Salt water damages 7,000 ha of C. Luzon farms

CITY OF SAN FERNANDO, Pampanga, Philippines—Salt water from Manila Bay has damaged some 7,000 hectares of rice lands in the coastal villages of Pampanga, Bulacan and Bataan in the last five years, forcing farmers to convert more than 1,000 ha of those lands into fish ponds.

Cases of saltwater intrusion in communities at the mouth of the Pampanga River have been steadily occurring during high tides in summer, said Remedios Ongtangco, director of the Bureau of Fisheries and Aquatic Resources (BFAR) in Central Luzon.

“There is sea [level] rise, which is an effect of global warming,” Ongtangco said in a telephone interview on Tuesday.

She said reports indicated that seawater has submerged farmlands in Minalin, Macabebe and Masantol towns in Pampanga; Hagonoy and Calumpit towns in Bulacan; and Hermosa and Orani towns in Bataan.
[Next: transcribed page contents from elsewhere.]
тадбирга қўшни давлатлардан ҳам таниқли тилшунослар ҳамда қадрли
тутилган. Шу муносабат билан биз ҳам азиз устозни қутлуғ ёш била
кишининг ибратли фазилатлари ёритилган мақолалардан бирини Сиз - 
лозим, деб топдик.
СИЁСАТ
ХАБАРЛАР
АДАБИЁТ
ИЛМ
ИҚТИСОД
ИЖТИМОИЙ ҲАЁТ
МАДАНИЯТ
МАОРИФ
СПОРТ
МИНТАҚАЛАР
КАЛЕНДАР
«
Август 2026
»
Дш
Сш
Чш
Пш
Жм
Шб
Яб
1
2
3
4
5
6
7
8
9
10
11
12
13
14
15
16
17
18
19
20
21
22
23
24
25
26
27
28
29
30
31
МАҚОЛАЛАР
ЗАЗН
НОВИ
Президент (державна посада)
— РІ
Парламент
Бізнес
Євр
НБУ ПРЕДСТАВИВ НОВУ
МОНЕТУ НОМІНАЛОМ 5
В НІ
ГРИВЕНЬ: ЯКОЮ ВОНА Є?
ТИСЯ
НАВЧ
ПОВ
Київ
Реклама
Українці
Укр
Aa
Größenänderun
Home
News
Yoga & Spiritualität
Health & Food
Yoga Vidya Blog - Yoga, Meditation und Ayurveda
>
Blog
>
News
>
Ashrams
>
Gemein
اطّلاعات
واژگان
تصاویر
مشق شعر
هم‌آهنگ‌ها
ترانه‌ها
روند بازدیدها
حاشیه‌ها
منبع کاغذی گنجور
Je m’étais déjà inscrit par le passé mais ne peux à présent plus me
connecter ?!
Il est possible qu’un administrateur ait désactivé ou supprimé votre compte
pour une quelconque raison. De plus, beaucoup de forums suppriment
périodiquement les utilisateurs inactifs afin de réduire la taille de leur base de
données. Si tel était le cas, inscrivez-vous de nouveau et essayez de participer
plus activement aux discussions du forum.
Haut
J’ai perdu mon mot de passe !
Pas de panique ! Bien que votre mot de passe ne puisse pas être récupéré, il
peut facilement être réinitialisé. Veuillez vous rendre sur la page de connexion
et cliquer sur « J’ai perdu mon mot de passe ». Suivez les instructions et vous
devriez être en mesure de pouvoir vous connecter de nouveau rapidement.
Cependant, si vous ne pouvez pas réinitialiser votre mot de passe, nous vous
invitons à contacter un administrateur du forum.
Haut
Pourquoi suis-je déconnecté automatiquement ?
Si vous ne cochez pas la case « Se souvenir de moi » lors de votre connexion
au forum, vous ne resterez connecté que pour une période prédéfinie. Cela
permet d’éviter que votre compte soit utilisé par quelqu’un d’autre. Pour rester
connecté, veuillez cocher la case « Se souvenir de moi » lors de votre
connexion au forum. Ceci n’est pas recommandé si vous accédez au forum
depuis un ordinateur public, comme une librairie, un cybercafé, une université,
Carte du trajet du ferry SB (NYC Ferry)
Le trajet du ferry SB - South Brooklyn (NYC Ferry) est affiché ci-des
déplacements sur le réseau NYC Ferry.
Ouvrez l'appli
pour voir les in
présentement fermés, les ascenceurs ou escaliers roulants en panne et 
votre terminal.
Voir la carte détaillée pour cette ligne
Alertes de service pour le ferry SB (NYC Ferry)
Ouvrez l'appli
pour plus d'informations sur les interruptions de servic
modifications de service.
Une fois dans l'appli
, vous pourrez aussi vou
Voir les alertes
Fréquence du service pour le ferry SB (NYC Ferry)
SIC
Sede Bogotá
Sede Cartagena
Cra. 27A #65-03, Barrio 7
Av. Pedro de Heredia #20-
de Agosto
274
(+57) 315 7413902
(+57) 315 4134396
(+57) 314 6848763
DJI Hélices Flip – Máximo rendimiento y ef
The cases have become frequent in the last two years and worse when waters from upper Pampanga River and high tide from the Manila Bay meet at the mouth of the river, said Marcelo Lacap Jr., former vice mayor of Masantol and a fish pond owner.

The BFAR has helped farmers cope by developing hatcheries for saltwater tilapia fingerlings.

“Tilapia is a freshwater fish. But these are made to adapt to high levels of saline water,” Ongtangco said.

The Medium-Term Regional Development Plan in Central Luzon targets an increase in agriculture productivity and farming income.